• PROBLEM DETAILS
Output the whole listing exactly, except for the pictures in it.

• SUPPLIED INFORMATION
====

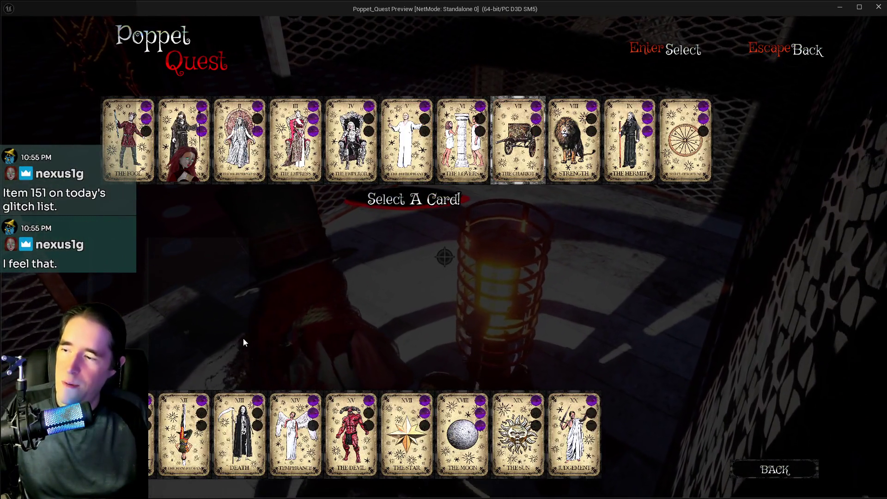
left_click(180, 434)
- Walk around the lamp, then pause the game
key("w")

====

• RESPONSE TO THE TASK
left_click(180, 434)
- Walk around the lamp, then pause the game
key("w")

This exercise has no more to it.